Preventing Race Condition When Testing Cast Requests in Elixir
This post assumes understanding of how GenServer.cast/2
and
GenServer.call/2
work.
TL;DR
Call a GenServer.call/2
function after GenServer.cast/2
. This prevents your
caller process from executing any more code until it receives a reply to the
call/2
function from the receiver process. The receiver process handles and
sends the reply to call/2
only after it has handled the message from
cast/2
. This can ensure sequential execution of code. If you need a generic
function, :sys.get_state/1
can be used for this purpose.
Initial Solution
I discovered this issue when writing a simple test for cast/2
function. The
test calls the function and then makes an assertion about its expected result.

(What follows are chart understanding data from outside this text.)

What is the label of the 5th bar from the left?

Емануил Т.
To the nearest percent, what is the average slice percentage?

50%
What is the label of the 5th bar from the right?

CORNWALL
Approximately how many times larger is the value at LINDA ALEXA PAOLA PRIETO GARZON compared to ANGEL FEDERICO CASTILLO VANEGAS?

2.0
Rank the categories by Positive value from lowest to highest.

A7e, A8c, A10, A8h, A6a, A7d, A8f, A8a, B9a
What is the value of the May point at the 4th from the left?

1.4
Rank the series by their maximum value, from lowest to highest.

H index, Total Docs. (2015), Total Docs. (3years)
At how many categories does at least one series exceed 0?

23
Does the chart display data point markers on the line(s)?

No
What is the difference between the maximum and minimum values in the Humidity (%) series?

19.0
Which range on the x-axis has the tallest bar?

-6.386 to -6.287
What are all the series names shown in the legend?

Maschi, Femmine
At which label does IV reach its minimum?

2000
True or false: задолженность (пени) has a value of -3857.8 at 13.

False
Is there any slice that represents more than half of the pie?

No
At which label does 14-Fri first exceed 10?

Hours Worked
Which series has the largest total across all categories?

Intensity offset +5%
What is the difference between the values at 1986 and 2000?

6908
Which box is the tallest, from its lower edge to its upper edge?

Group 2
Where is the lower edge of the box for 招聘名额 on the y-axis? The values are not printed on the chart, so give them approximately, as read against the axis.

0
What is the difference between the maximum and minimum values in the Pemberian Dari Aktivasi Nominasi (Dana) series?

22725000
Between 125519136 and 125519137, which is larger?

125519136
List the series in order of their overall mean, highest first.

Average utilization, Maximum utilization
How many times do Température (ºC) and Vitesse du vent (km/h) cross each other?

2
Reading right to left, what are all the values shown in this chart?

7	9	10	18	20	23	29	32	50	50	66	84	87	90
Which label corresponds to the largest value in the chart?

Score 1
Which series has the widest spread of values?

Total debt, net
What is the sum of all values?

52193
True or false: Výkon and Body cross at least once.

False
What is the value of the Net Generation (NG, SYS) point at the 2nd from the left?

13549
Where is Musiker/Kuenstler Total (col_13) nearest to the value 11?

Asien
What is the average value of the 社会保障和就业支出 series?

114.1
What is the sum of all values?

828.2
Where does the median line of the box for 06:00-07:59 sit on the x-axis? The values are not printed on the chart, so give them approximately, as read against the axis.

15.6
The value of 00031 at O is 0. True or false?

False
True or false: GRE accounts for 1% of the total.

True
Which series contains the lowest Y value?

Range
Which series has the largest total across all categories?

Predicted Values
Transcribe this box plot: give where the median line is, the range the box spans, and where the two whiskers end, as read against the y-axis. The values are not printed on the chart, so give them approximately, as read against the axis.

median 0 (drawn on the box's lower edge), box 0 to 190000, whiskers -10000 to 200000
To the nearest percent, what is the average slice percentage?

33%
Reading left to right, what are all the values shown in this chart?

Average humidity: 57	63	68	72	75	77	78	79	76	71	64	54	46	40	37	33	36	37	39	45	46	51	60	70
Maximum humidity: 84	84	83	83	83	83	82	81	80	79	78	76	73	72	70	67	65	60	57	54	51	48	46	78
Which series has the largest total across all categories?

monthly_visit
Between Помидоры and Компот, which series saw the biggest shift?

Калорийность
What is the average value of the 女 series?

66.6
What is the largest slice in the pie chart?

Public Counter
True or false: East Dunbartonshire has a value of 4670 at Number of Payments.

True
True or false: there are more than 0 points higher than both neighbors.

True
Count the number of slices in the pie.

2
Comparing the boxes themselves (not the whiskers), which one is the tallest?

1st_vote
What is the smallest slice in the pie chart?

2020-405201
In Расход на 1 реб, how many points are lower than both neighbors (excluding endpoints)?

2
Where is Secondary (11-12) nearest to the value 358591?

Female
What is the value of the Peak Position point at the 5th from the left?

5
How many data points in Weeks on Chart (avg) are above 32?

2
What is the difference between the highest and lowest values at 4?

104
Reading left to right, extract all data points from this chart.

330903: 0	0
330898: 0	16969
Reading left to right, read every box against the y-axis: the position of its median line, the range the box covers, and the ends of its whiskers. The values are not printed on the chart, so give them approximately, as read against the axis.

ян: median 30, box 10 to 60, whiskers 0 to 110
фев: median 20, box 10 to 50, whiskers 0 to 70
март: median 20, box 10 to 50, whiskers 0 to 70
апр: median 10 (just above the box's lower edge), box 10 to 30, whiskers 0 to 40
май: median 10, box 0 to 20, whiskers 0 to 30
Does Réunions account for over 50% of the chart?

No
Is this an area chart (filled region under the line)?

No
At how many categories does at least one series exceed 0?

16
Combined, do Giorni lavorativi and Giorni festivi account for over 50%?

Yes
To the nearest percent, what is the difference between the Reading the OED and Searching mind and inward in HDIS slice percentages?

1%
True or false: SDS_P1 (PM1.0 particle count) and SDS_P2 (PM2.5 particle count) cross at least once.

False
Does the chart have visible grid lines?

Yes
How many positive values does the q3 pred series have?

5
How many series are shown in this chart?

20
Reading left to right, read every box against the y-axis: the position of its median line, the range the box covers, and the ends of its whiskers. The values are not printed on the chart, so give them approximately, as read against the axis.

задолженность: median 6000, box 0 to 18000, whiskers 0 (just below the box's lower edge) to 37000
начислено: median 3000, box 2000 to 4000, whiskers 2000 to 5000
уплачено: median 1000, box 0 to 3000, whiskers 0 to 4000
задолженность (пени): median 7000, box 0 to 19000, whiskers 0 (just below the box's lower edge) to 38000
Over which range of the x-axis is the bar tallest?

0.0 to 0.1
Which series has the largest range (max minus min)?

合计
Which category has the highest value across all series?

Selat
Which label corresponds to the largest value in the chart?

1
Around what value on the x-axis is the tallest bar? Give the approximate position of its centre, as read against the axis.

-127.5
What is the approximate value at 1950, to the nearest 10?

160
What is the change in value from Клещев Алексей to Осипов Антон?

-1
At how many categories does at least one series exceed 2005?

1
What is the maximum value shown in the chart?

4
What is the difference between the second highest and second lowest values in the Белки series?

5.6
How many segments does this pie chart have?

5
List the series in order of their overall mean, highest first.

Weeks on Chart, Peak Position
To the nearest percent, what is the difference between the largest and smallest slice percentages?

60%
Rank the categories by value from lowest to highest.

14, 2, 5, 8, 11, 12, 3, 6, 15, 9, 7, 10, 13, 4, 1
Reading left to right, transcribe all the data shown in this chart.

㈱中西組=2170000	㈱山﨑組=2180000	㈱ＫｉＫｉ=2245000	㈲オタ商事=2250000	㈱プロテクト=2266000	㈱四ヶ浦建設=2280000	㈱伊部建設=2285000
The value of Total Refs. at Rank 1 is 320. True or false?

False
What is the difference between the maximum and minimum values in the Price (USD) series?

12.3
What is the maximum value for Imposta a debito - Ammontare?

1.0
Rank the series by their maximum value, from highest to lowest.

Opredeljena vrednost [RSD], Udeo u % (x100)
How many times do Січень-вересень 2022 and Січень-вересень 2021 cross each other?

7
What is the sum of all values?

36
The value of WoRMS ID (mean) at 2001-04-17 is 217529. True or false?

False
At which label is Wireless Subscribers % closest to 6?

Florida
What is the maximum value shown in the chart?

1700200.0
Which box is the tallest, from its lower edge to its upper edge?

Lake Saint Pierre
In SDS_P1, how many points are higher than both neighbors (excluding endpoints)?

It failed because of a classic race condition case: the assertion was made
before the cast/2
function was handled by the receiver process.
I had to find a way to ensure that the assertion is made only after cast/2
was handled. The crudest solution was to call Process.sleep/1
to wait for
a specified amount of time between cast/2
and ExUnit.Assertions.assert/1
.
This did make the test pass, but I wanted to write something better than that.
Better Solution
The next solution I found was to call call/2
between cast/2
and assert/1
.
This makes use of how BEAM processes and their mailboxes work, and how call/2
works.
A process mailbox concurrently receives messages sent by other processes, but sequentially handles those messages. So a mailbox serves as a sort of synchronizing point for messages. For example, if a process receives messages A and B in that order, it will handle A first and then handle B.
Now remember that call/2
suspends the caller process until it receives the
reply from the receiver process. Calling call/2
after cast/2
ensures that
any code following call/2
will be executed only after the caller process
receives the reply sent by the receiver process. And the receiver process will
handle the message from cast/2
first, and then handle the message from
call/2
, then send the reply. This creates an order of execution specific
enough to prevent race condition.
You can see an example from my toy project
here.
I was using ETS (Erlang Term Storage) as
a cache, but needed a solution to a race condition because some functions for
interacting with ETS were using cast/2
.
Avoid Race Condition in the First Place
But maybe there’s an even better solution. If we can circumvent the whole race
condition issue, we can get rid of the problem it causes. This can be done by
just testing handle_cast/2
that always accompanies cast/2
function.
Directly testing handle_cast/2
spares us from having to deal with message
passing among processes and race conditions that it causes. I believe that this
is the best approach for unit tests.
Unfortunately, that’s not always an option. Integration tests require testing
interaction among multiple processes. In that case, it might be necessary
to synchronize processes with call/2
functions to simulate how they are
expected to work in production. On the other hand, sometimes we don’t have
access to callback functions. In fact, most modules keep their callback
functions private. In that case there is no other way but to test both the
message passing and callback handling in a single test case.
An Afterthought
By design, each BEAM process could be running on separate machines. This means that message passing among BEAM processes should be able to deal with classic network problems like availability, disconnection, unresponsiveness, and so on. But my tests take none of these into accounts - they assume that everything will be alright, which is never the case in the real world.
Is this okay? I guess so in this simple case, because the processes run within the same BEAM instance. But if I do write more advanced distributed software, I suspect I will have to write tests for potential network issues too.